How will Eagles contain versatile Bears?
Brandon Boykin (left), Kurt Coleman (middle) and Colt Anderson (right) all missed practice Tuesday after suffering injuries on Sunday. (USA Today Images)
With Brandon Boykin, Kurt Coleman and Colt Anderson all out with injuries, the Eagles were down to six healthy, active defensive backs at practice Tuesday.
Boykin, Coleman and Anderson were present at the Eagles’ indoor practice during the open media portion of practice, but were dressed in sweats, off to the side and were not participating in drills.
All three defensive backs got hurt in the Eagles’ 48-30 loss to the Vikings Sunday in Minneapolis.
Boykin suffered a concussion, Anderson a knee injury and Coleman a hamstring pull.
Safety Earl Wolff, who hasn’t played since the Packers game on Nov. 10 because of a knee injury, was participating in practice Tuesday, but according to defensive coordinator Bill Davis is still day-to-day. The rookie has missed four games.
Davis also called Coleman “week-to-week.”
The injuries left the Eagles with just cornerbacks Cary Williams, Bradley Fletcher, Curtis Marsh and Roc Carmichael, and safeties Patrick Chung and Nate Allen healthy and practicing.

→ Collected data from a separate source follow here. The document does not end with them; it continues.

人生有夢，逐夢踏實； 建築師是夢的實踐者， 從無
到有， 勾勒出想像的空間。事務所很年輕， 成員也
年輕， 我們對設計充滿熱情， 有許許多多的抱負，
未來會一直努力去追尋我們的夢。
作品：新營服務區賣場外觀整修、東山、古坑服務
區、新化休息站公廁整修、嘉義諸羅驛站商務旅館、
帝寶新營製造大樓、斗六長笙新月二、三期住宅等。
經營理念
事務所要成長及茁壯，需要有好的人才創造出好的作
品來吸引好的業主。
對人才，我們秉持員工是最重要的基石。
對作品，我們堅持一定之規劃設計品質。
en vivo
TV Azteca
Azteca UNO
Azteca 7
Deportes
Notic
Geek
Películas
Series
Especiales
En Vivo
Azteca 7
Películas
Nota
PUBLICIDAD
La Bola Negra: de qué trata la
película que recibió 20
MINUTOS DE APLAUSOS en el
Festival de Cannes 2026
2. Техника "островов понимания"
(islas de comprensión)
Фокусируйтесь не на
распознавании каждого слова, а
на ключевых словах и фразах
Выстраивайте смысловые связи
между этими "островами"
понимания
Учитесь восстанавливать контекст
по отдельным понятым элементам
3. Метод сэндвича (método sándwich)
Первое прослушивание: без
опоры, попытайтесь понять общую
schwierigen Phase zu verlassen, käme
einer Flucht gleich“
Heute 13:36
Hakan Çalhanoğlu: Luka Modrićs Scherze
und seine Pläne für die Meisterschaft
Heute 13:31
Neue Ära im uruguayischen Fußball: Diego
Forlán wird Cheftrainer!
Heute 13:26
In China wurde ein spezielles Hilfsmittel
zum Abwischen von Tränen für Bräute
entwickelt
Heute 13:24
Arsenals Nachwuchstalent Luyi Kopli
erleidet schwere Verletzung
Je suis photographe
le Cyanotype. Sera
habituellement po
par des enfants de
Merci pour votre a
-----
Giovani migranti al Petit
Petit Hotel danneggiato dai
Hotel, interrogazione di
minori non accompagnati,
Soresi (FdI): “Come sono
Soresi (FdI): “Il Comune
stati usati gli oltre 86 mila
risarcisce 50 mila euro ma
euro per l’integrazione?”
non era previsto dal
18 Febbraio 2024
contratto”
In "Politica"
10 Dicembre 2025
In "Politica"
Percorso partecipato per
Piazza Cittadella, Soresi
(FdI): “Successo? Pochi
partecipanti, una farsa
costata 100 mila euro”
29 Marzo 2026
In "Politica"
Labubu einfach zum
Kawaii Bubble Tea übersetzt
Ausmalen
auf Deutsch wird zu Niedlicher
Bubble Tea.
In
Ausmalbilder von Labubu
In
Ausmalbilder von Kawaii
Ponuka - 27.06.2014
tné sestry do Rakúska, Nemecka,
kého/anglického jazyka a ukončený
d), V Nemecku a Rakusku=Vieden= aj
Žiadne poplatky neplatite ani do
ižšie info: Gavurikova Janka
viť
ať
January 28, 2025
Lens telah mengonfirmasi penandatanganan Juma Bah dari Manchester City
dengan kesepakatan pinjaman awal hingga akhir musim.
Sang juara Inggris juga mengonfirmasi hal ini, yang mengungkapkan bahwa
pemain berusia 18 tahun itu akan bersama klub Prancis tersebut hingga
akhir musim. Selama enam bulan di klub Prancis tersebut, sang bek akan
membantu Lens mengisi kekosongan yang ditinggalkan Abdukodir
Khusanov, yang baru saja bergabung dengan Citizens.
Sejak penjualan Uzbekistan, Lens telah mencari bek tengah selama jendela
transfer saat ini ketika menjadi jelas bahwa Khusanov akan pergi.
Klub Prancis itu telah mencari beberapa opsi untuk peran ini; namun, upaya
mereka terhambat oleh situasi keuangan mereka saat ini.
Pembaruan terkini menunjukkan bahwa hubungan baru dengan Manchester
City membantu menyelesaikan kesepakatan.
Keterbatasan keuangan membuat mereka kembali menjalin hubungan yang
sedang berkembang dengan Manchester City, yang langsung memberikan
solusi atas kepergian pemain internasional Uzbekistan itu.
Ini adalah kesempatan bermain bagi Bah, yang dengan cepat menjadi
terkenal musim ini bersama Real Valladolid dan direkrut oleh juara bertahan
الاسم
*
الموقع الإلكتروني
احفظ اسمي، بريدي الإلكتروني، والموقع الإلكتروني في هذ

Practice squad safety Keelan Johnson also participated in practice. Johnson ranked 11th in NCAA Division I last year with five interceptions for Arizona State.
The fact that Boykin was able to watch practice in the Eagles’ indoor bubble while loud music blasted from the huge overhead speakers was a very encouraging sign.
Generally, those recovering from a concussion are very sensitive to light and noise, so Boykin just being able to tolerate the music is an indication that he’s likely well along the recovery process.
Because most teams don’t practice on Tuesday, the NFL does not require teams to issue an official injury report until Wednesday.
The Eagles’ secondary was decimated both by injuries and by the Vikings Sunday.
Matt Cassel threw for 383 yards and two touchdowns for the Vikings. He became the first quarterback to throw for 350 or more yards and average over 10 1/2 yards per attempt against the Eagles since Joe Montana in 1989.
The Eagles rank 31st in the NFL in pass defense, allowing 291.6 yards per game. Only the Cowboys (297.4) are worse.